Dr. Adel Mahmoud, an Egyptian infectious-disease expert who was one of the developers of lifesaving vaccines died on June 11 in Manhattan at the age of 76. He died at Mount Sinai St. Luke’s Hospital from a brain hemorrhage.
As president of Merck Vaccines (1998-2006), Dr. Mahmoud oversaw the creation and marketing of several vaccines that brought major advances in public health. One prevents rotavirus infection, a potentially fatal cause of diarrhea in babies. Another protects against human papillomavirus (HPV), which causes cancers of the cervix, anus, genitals and middle of the throat. He also played major roles in the development of a combination vaccine against measles, mumps, rubella and chickenpox, and one to prevent shingles, the painful and debilitating illness that can develop when a previous chickenpox infection is reactivated.

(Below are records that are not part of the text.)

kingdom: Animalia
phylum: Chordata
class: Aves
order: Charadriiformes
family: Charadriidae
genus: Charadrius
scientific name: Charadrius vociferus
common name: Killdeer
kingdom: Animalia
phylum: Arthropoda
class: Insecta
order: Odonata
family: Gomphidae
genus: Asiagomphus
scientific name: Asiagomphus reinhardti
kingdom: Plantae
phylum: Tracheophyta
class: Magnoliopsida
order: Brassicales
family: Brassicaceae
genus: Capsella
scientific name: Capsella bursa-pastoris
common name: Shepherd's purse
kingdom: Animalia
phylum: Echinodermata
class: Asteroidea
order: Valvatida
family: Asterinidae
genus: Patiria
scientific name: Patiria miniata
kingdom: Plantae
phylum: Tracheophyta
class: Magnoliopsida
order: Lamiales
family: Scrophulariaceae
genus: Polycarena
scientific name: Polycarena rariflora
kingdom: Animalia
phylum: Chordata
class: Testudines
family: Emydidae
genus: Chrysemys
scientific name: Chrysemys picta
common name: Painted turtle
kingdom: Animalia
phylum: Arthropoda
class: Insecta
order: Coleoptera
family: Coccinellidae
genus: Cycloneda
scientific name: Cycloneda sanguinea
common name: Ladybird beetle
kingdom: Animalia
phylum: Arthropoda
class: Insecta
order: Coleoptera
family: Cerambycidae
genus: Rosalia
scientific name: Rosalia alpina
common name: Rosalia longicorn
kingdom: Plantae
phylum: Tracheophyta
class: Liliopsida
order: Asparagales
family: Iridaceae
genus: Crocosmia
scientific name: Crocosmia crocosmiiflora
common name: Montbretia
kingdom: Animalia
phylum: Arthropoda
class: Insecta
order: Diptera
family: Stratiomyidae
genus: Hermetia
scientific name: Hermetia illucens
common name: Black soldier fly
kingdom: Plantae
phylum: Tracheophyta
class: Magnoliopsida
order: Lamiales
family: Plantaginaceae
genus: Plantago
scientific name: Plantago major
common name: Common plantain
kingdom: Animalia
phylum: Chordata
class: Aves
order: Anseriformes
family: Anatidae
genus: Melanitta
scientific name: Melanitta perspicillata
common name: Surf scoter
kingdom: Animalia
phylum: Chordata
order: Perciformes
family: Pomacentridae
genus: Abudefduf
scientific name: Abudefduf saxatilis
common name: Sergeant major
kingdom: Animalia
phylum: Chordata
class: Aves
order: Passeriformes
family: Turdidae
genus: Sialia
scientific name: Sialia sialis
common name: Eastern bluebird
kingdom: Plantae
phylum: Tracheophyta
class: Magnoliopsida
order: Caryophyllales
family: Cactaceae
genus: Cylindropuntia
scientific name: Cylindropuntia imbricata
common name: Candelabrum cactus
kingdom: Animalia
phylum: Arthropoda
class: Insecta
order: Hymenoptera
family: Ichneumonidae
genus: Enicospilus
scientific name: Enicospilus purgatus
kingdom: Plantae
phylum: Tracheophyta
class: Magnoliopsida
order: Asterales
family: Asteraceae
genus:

Mahmoud’s emergence as one of the most prominent and widely respected voices in global health was unlikely. Born in Cairo in 1941, Mahmoud’s first brush with infectious disease came at the age of 10 when he sprinted to a pharmacy to procure penicillin for his father, who was dying of pneumococcal pneumonia. He didn’t make it back in time.
Mahmoud received his M.D. from the University of Cairo in 1963. As a medical student, he became active in politics, serving as a leader in former Egyptian President Gamal Abdel Nasser’s youth movement. But as the political climate in Egypt evolved, Mahmoud recommitted himself to medicine and left Egypt in 1968 for the United Kingdom. In 1971, he obtained a Ph.D. from the London School of Hygiene and Tropical Medicine.
Dr. Mahmoud brought leaders in global medicine and Nobel Prize winners together to address the world’s largest health crises, often by gathering them around his dinner table for the traditional Middle Eastern dishes he would prepare.
Mahmoud is survived by his wife, Dr. Sally Hodder, and son, Jay Thornton, as well his siblings, Dr. Olfat Abdelfattah and Dr. Mahmoud Abdelfattah.